Hukuk devleti kavramının ilk olarak kullanıldığı devletlerden olan İngilizler hukuk devletinin üç özelliğini vurgulamaktadır. “Bunlardan ilki hiç kimsenin mahkemece suçluluğu sabit oluncaya kadar hapsedilememesi, ikincisi hiçbir ayırım olmaksızın herkesin olağan mahkemelerin yargısına tabi olması ve nihayet üçüncüsü İngiliz anayasasının parlamento iradesiyle oluşmuş bir yasa olmayıp, mahkemelerin çeşitli dâvâlarda fertlerin sahip olduğu hakları tesbit etmesiyle oluşmuş içtihadî nitelikte bir anayasa oluşudur.” 4 Yine kimi İngiliz hukukçulara göre; “Hukuk devletinin iki unsuru vardır; devletin ve fertlerin hukuka uyması ve hukukun şahıs davranışlarına yön verebilir nitelikte, yani öngörülebilir olması.” Ancak bu öngörülebilirliği sağlayacak olan ilkeler hukuk devletinin özelliklerini oluşturur. Bu ilkeler; kanunların geleceğe yönelik, açık ve anlaşılır olması, kanunların istikrarlılığı, özel düzenlemelerin genel kurallara uygun olması, yargı bağımsızlığı, yargıya ulaşma hakkı ve adil yargılama kurallarına uyulması gibi ilkelerdir. 5

Hukuk Devletinde Temel Haklar Güvence Altındadır

Hukuk devletinin temel unsurlarından biri, kişi hakları ve hürriyetlerinin hukukun merkezine alınarak devletin müdahalesinden korunması için düzenleme yapılmasıdır. Hukuk devleti anlayışı, ferdî hak ve hürriyetleri de içine alan temel hak ve hürriyetlerin, güçlü bir organizasyona sahip olan devletin müdahale gücüne karşılık korunmasını gerektirmektedir.

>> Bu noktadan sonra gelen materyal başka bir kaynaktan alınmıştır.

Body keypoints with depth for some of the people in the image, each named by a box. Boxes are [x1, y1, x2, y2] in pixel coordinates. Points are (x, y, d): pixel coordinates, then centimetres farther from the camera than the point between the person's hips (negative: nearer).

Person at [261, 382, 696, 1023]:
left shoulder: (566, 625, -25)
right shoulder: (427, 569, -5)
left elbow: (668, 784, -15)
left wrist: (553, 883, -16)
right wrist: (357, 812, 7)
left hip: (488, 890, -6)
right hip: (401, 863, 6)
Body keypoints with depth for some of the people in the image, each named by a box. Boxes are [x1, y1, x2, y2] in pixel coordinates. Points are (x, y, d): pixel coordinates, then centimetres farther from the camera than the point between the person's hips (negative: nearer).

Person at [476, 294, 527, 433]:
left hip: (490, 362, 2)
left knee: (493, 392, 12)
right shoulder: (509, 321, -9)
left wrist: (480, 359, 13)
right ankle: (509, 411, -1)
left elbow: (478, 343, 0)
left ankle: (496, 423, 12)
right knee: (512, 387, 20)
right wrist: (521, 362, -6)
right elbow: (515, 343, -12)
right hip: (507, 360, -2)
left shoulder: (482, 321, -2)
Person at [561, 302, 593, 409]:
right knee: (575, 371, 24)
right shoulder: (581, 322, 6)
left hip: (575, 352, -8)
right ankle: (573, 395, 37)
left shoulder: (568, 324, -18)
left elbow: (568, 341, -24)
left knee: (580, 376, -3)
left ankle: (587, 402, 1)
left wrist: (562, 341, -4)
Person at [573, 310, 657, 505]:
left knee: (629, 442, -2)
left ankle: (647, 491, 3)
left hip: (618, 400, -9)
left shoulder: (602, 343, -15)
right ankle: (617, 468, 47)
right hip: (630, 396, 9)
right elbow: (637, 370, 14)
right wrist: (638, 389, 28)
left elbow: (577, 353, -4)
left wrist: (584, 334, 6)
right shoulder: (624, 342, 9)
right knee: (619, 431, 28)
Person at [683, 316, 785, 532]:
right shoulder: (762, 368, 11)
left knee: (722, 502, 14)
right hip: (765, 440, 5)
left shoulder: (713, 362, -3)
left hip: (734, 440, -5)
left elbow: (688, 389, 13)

Hukuk devletinde temel hak ve hürriyetlerinin korunmasına yönelik birçok yöntem geliştirilmiştir. Bunlardan en önemlisi, bir üst norm niteliğinde ve değiştirilmesi zor hukuksal metinler olan anayasalarda temel hak ve hürriyetlerin düzenlenmesidir. Bununla birlikte devletin organları ve yetkilerinin ve yetkilerinin sınırlarının da anayasalarda ifade edilmesi önemlidir. Vatandaşın sahip olduğu haklar güvence altına alınırken, devletin görev ve yetkileri, yetkilerinin sınırı özellikle anayasalarda belirtilmektedir. 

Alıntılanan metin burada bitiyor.